It was a disaster, all right: thousands of vehicles stranded; major highways closed; entire cities shut down in eerie silence.  Reminds you of the Congress, doesn’t it?  The conjunction of a major ice storm in the South and the President’s State of the Union speech is nothing but mere coincidence, but still, you might want to think about it.  In the one case, the paralysis is due to an unexpected swerve in the weather, and it will be temporary.  In the other, well, you know the story.  Oh, yeah, and the response to the natural disaster involved many examples of people helping one another.

Georgia highway kindness

I freaking love his photo.  The dude is walking down Interstate 285 in Dunwoody, Georgia to hand out snacks and water to stranded motorists.  Probably is a hedge fund manager, don’t ya think?

Just imagine, he’s gone out and gotten the stuff, loaded up his bags, and is trucking along the icy road to help complete strangers who he probably will never see again.  Nor is he a special case, as Rebecca Solnit documented in her study of A Paradise Built in Hell: The Extraordinary Communities that Arise in Disaster.  But he doesn’t have to be unique to be admirable.  His small act of kindness is what makes the difference between a harsh society and a decent one.
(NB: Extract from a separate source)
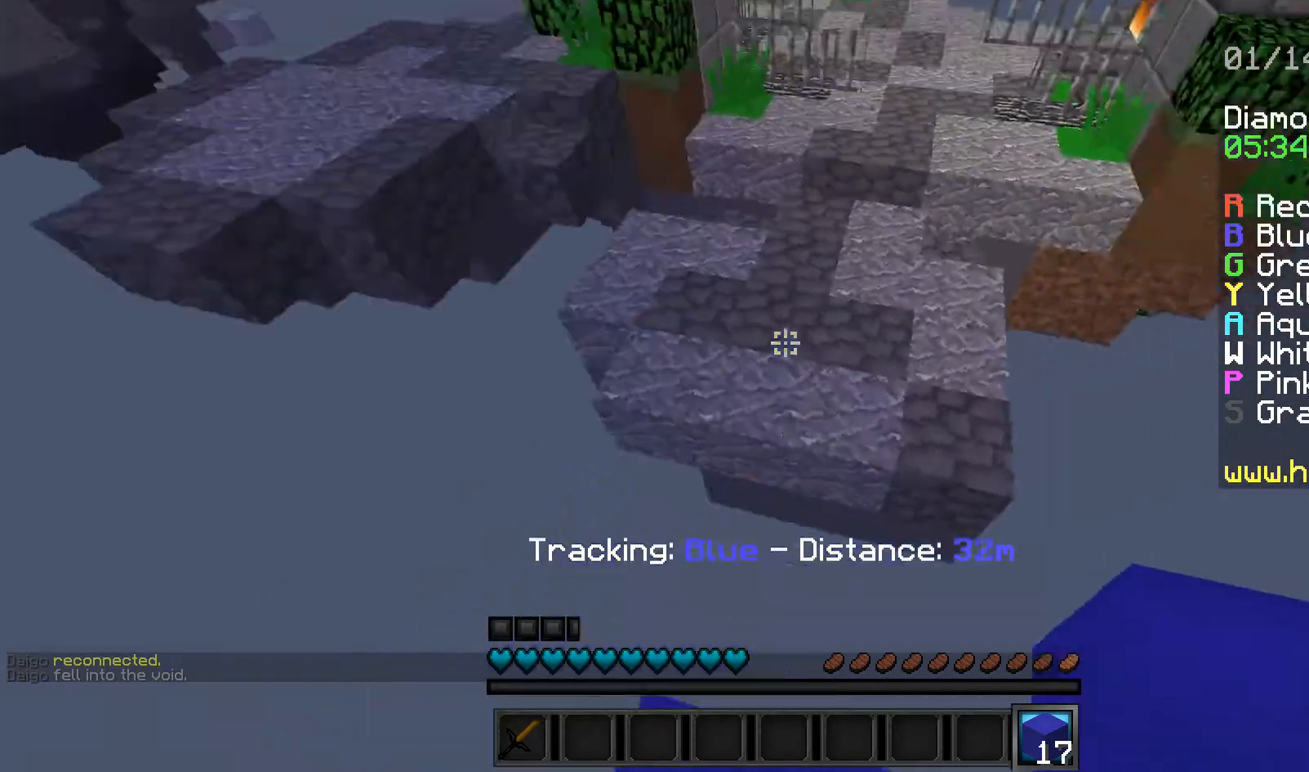
{"keys": ["w"], "mouse": [], "events": [[320, "d", "down"], [520, "d", "up"]]}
But kindness is not the only thing that is needed.  We also need art, and play, and those little moments of playful doodling that are the difference between taking yourself too seriously and enjoying life.

Alabama snowmen

Amidst all the anxiety, frustration, and fault-finding that naturally accompanies any disruption in our lives, someone in Mobile, Alabama had a better idea.  Again, the small scale is important.  No one here is changing the world.

They only are making it a better place.

Photographs by Branden Camp/AP and Lyle Ratliff/Reuters.

Cross-posted at BagNewsNotes.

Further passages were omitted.